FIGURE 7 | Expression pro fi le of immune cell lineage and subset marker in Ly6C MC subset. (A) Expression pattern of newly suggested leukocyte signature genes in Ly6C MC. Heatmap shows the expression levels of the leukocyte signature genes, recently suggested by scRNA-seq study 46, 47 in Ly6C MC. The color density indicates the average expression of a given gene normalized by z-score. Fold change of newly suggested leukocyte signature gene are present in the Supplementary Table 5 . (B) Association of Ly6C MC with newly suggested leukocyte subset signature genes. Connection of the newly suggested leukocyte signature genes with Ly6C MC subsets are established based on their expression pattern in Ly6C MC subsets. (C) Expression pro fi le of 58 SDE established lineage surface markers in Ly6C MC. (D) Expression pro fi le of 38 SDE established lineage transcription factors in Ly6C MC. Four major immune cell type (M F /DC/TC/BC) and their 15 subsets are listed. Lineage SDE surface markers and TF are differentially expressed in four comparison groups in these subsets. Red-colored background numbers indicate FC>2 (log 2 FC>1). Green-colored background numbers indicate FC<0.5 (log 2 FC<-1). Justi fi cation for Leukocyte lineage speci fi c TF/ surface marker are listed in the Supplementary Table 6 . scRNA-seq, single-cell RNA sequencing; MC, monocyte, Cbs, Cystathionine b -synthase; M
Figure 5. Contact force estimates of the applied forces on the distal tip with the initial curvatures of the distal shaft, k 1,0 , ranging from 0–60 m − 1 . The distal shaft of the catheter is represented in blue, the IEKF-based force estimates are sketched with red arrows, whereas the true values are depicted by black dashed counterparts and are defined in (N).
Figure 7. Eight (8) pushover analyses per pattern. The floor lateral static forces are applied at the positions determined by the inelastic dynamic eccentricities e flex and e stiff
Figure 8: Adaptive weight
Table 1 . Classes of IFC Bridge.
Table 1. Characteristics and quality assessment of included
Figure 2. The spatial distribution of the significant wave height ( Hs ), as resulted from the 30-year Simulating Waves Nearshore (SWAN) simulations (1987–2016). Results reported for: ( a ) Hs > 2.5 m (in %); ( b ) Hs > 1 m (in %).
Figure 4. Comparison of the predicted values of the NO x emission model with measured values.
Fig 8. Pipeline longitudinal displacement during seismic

- _Your goal_
Would you return exactly, and only, the lines beginning at the one with "Table 1 . Classes of IFC Bridge." and ending at the last line of the listing?

- _Output of the exercise_
Table 1 . Classes of IFC Bridge.
Table 1. Characteristics and quality assessment of included
Figure 2. The spatial distribution of the significant wave height ( Hs ), as resulted from the 30-year Simulating Waves Nearshore (SWAN) simulations (1987–2016). Results reported for: ( a ) Hs > 2.5 m (in %); ( b ) Hs > 1 m (in %).
Figure 4. Comparison of the predicted values of the NO x emission model with measured values.
Fig 8. Pipeline longitudinal displacement during seismic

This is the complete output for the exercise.